### PAGE EXTRACT
╭──
Dreaming of days

Day 24.

At night I dream of my brother who treats me to some Dutch food, the familiar place in our hometown. I want to pay him back my part but for some reason cannot. I doze off and I dream that a positive case lives in our bathroom. It has no shape, I just know it exists and that I cannot go there. There’s a dash of WeChat green and can you hear the people sing. I’ve never dreamed so much as I’ve done these days — unhinged dreams without the fever.

Day 25.

These days are about everything. At night, our curtain flashes red and blue from a police car parked downstairs. Outside, officers are yelling at buildings through megaphones that residents cannot go outside. They have the resoluteness the dabai’s lack, but only a bit more. The dabai’s have given up warning seniors, resenting themselves to the faith that they’ll never leave this compound for all eternity. In the night, smartphones light their faces, WeChat and Douyin occupy their days. There are no green fences here, just stipulations without enforcement.
╰──
### DATA
╭──
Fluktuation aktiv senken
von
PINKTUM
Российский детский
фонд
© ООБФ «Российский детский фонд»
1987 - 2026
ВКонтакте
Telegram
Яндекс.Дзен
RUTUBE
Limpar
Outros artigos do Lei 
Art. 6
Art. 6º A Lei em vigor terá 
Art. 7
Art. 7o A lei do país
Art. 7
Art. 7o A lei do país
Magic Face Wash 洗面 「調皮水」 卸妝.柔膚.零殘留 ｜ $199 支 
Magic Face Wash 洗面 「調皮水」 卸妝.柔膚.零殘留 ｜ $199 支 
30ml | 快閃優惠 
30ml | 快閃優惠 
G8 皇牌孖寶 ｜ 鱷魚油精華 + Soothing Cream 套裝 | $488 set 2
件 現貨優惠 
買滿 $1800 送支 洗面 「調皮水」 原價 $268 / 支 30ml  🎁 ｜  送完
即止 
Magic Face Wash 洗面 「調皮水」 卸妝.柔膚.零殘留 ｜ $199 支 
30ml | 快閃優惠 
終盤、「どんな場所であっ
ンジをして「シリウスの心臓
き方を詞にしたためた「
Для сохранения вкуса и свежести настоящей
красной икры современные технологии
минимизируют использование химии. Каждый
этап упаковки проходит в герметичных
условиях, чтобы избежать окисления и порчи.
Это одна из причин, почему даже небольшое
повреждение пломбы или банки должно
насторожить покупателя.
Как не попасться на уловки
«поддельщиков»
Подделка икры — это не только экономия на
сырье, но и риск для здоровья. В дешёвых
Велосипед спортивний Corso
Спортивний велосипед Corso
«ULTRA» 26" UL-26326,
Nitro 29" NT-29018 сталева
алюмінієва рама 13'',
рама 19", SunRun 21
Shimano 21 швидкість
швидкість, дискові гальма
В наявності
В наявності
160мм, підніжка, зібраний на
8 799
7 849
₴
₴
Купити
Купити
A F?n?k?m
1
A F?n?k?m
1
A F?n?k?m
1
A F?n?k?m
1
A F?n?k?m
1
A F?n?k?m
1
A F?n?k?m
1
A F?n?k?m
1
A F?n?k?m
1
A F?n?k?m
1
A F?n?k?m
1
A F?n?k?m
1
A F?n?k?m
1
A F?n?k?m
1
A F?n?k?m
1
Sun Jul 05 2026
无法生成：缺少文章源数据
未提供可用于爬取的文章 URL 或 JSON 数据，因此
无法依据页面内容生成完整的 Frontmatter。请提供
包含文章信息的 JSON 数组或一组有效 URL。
╰──
### QUESTIONS TO ANSWER
[a] In the lockdown diary, what kind of food does the brother treat the narrator to on Day 24?
[b] Set down the lockdown diary word for word, starting at "Dreaming of days" and ending at "without the fever.".
[c] Resume the lockdown diary after its last sentence.

### ANSWERS BELOW
[a] Dutch food

[b]
Dreaming of days

Day 24.

At night I dream of my brother who treats me to some Dutch food, the familiar place in our hometown. I want to pay him back my part but for some reason cannot. I doze off and I dream that a positive case lives in our bathroom. It has no shape, I just know it exists and that I cannot go there. There’s a dash of WeChat green and can you hear the people sing. I’ve never dreamed so much as I’ve done these days — unhinged dreams without the fever.

[c]
Day -46.

Monday, February 14th — Valentine’s Day. I was in Suzhou ready to leave for Shanghai — but at 06:30 in the morning the compound was closed. Suzhou, unlike Shanghai, took the measures early when only a handful of cases had appeared. We had to wait for tubes and people wrapped in plastic to arrive, and after a PCR test and being handed a colored piece of paper we could leave the compound.

I had already missed my train and stayed a few more days. Each day brought the same old song yet ever new. Do a test and get a new paper — a new color and new significance each day. Schools were supposed to start their semester but didn’t — shopping malls and parks were closed.

Day 27.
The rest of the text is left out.